■ **TASK REQUIREMENTS**
(a) In the alloy text, what heat effect was estimated from the DBA data for the solid → solid transformation at about 100 MPa?
(b) Reproduce the passage of the alloy text that begins at the words "Table 2.    Temperatures" and ends after the words "is ~28 J/g.".

■ **SELECTED TEXT**
☆ ☆ ☆ ☆ ☆

The liquidus temperature evaluated from the DBA cooling curve (Fig. 3c) is 654°C (5°C above the DSC data and the equilibrium value [2, 3]). The crystallization temperature of the nonequilibrium eutectic (545°C) remained essentially unchanged relative to the DSC data and the equilibrium value. The DSC and DBA results are summarized in Table 2.

Table 2.    Temperatures (°C) of phase transformations of the 1.4Cu–Al alloy as determined by DSC (at 0.1 MPa) and DBA (at 100 MPa) in comparison with equilibrium values

To evaluate the heat of the solid → solid transformation at 100 MPa, we used the approach described above in analyzing the DSC heating curve. In doing so, we assumed the heat effect of fusion of the alloy at a pressure of 100 MPa to be close to that determined by DSC: 329.5 J/g. From the DBA heating curve, the ratio of the areas of the endothermic peak due to the dissolution of the θ-phase in the α-matrix, α-(Al) + θ-CuAl₂ → α-(Al), in the range 470–580°C and the endothermic peak due to the melting of the alloy, (Al)_s → Al_l, in the range 583–700°C was determined to be 8.5%. With allowance for the above assumptions, the corresponding heat effect of the transformation at moderate pressures is ~28 J/g.

The relatively small heat effects of the dissolution/precipitation of the θ-phase correlate with the small heats of precipitation of silicon particles from the aluminum-based solid solution in Al–0.72Si and Al–0.26Si binary alloys, which were studied at slow cooling rates (down to 0.001 K/s). In that case, the amplitude of the heat effects of solid-state silicon precipitation was within 0.17 and 0.05 J/(g K), respectively [10]. The considerable increase in the heat of dissolution at 100 MPa in comparison with the heat effect of this transformation at atmospheric pressure is due to the pressure factor, which probably leads to an increase in the activation energy for copper diffusion in the alloy under study. Thus, according to the DSC data obtained at 0.1 MPa, the heat effects of the transformations of the 1.4Cu–Al alloy were 329.5 J/g for the solid → liquid transition (melting) and 7.7 J/g for the solid → solid transformation. At the same time, according to estimates based on the DBA data obtained at ~100 MPa, the heat effect of the solid → solid transformation was 28 J/g.

The DBA data were compared to the equilibrium Al–Cu phase diagram (Fig. 4). An applied pressure was shown to have the weakest effect on the liquidus and nonequilibrium eutectic crystallization temperatures. The pressure-induced shift of the solidus and solvus temperatures is more pronounced and should be taken into account in performing barothermal processing (hot isostatic pressing) of copper-containing aluminum alloys.

Fig. 4.

Partial equilibrium Al–Cu phase diagram with data points obtained by DBA.

☆ ☆ ☆ ☆ ☆

■ **AVAILABLE DATA**
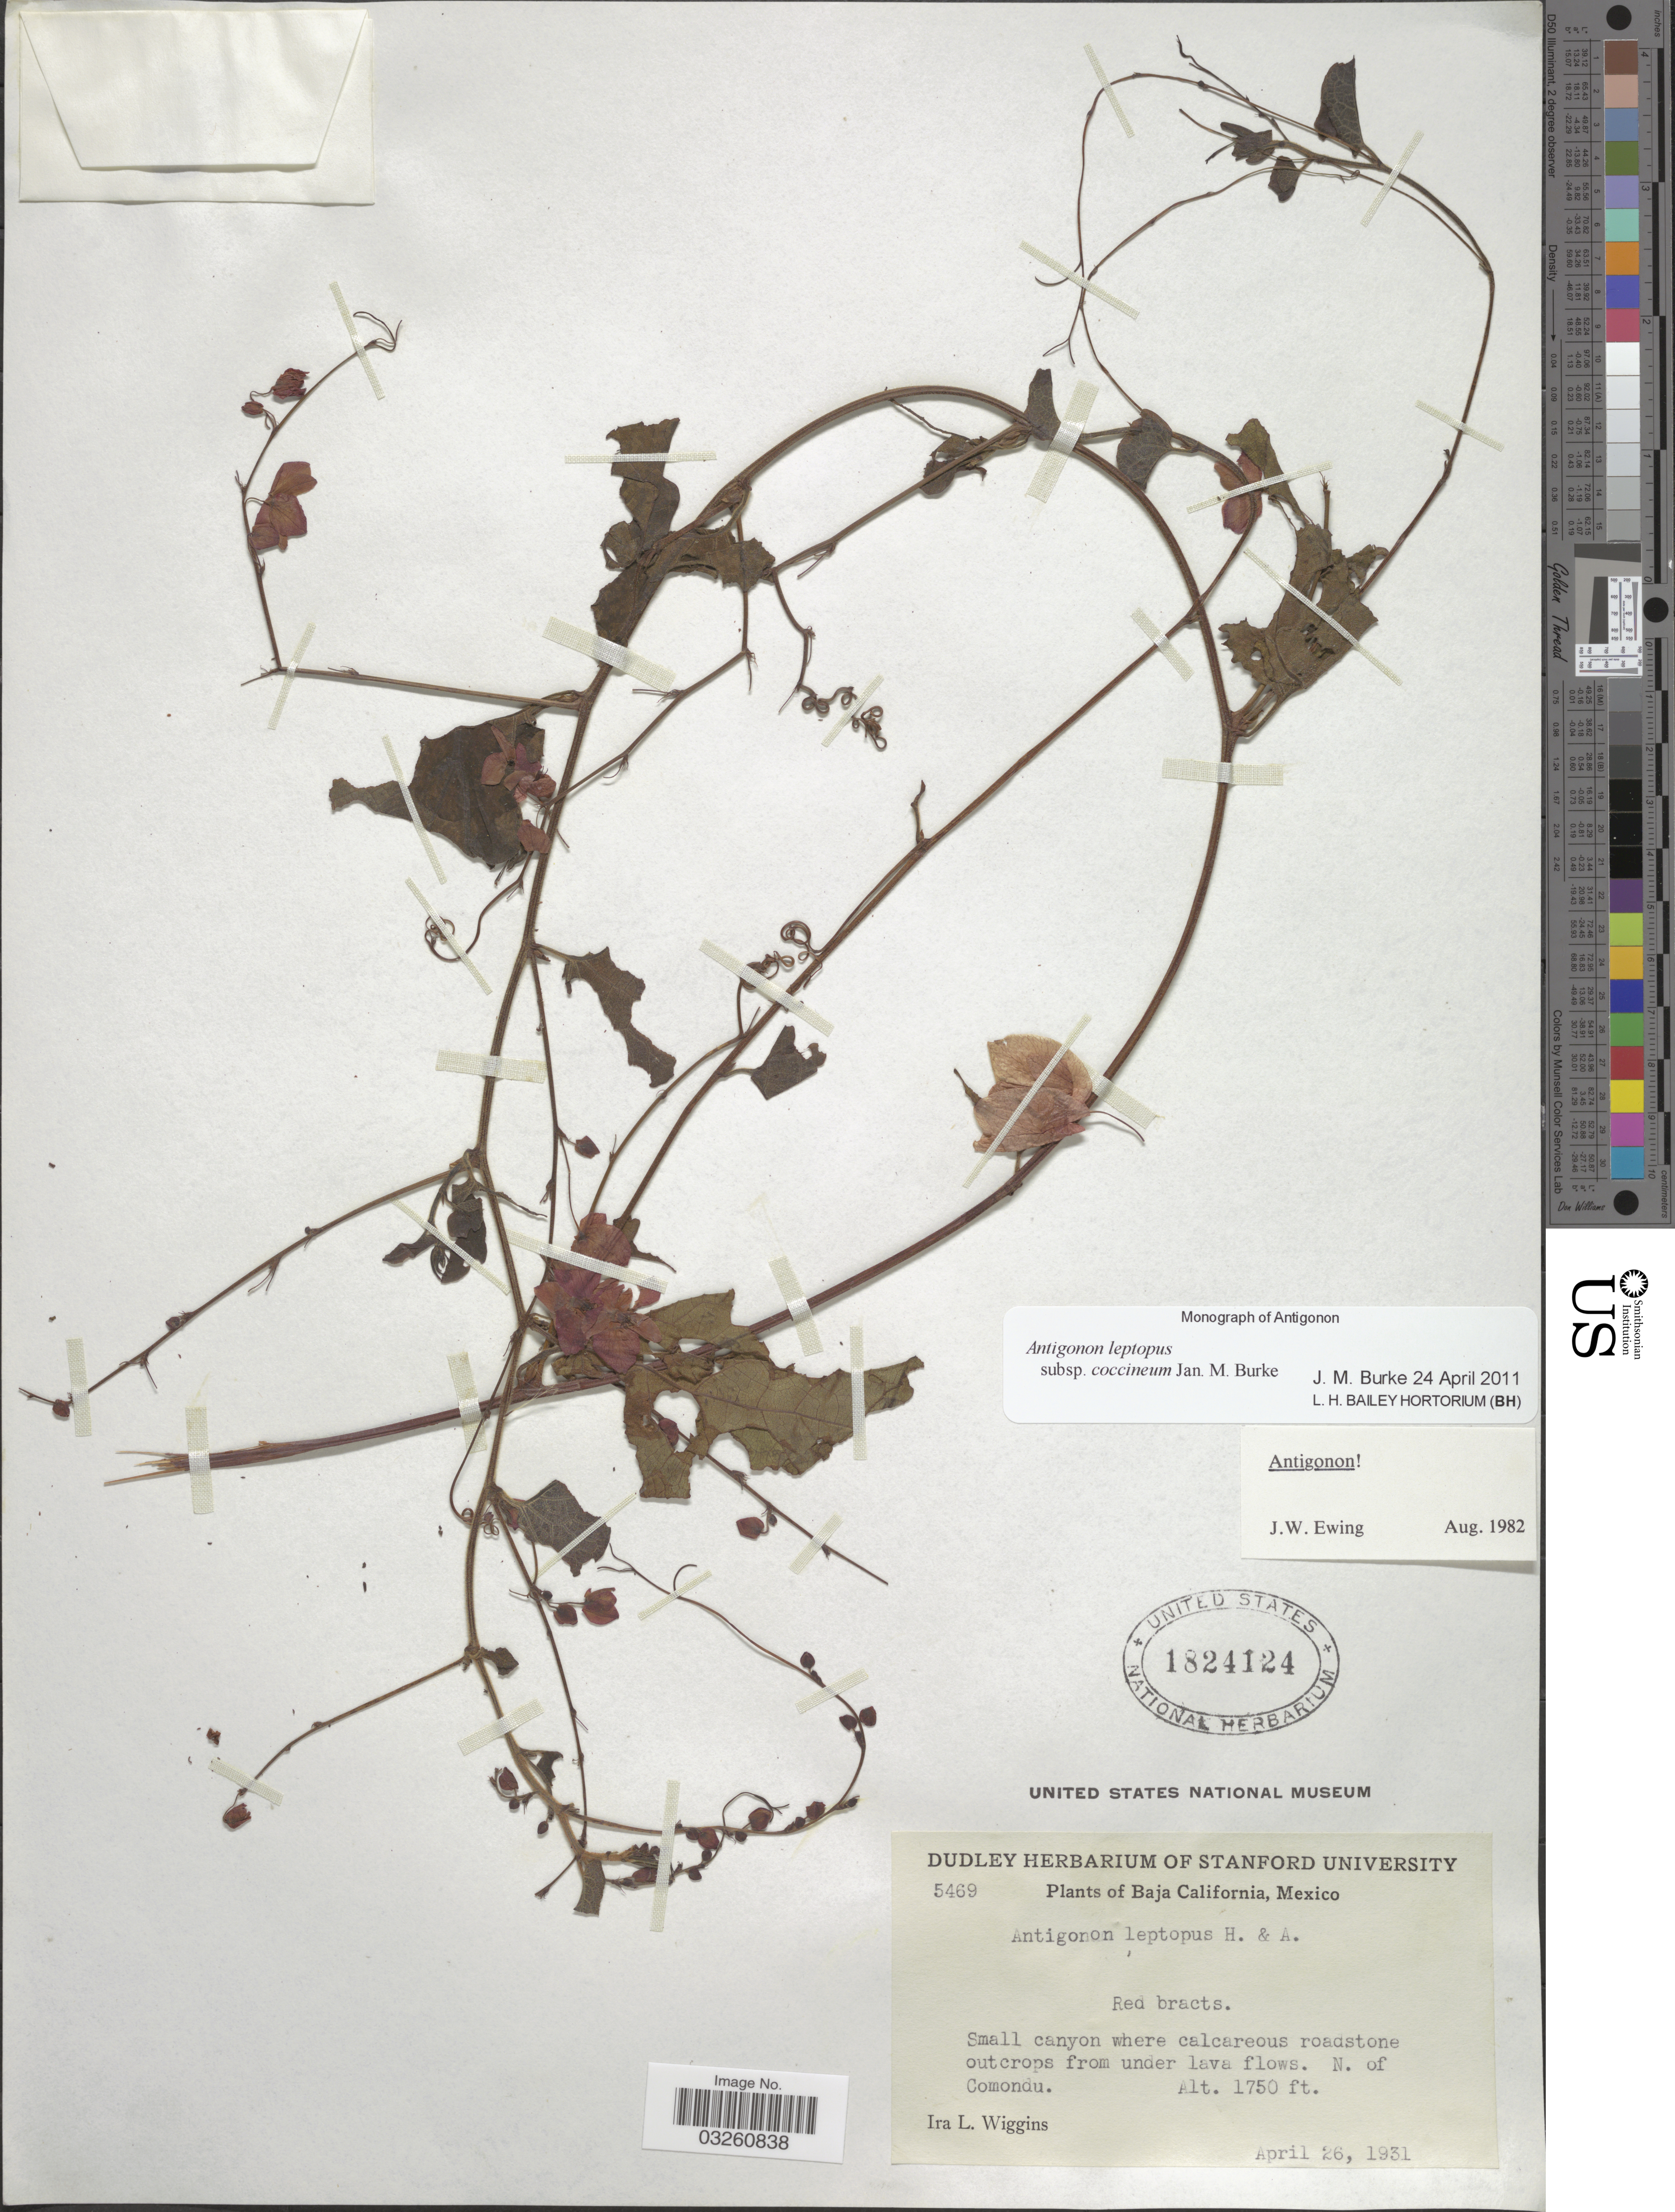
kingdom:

☆ ☆ ☆ ☆ ☆

■ **REPLIES**
(a) 28 J/g.

(b)
Table 2.    Temperatures (°C) of phase transformations of the 1.4Cu–Al alloy as determined by DSC (at 0.1 MPa) and DBA (at 100 MPa) in comparison with equilibrium values

To evaluate the heat of the solid → solid transformation at 100 MPa, we used the approach described above in analyzing the DSC heating curve. In doing so, we assumed the heat effect of fusion of the alloy at a pressure of 100 MPa to be close to that determined by DSC: 329.5 J/g. From the DBA heating curve, the ratio of the areas of the endothermic peak due to the dissolution of the θ-phase in the α-matrix, α-(Al) + θ-CuAl₂ → α-(Al), in the range 470–580°C and the endothermic peak due to the melting of the alloy, (Al)_s → Al_l, in the range 583–700°C was determined to be 8.5%. With allowance for the above assumptions, the corresponding heat effect of the transformation at moderate pressures is ~28 J/g.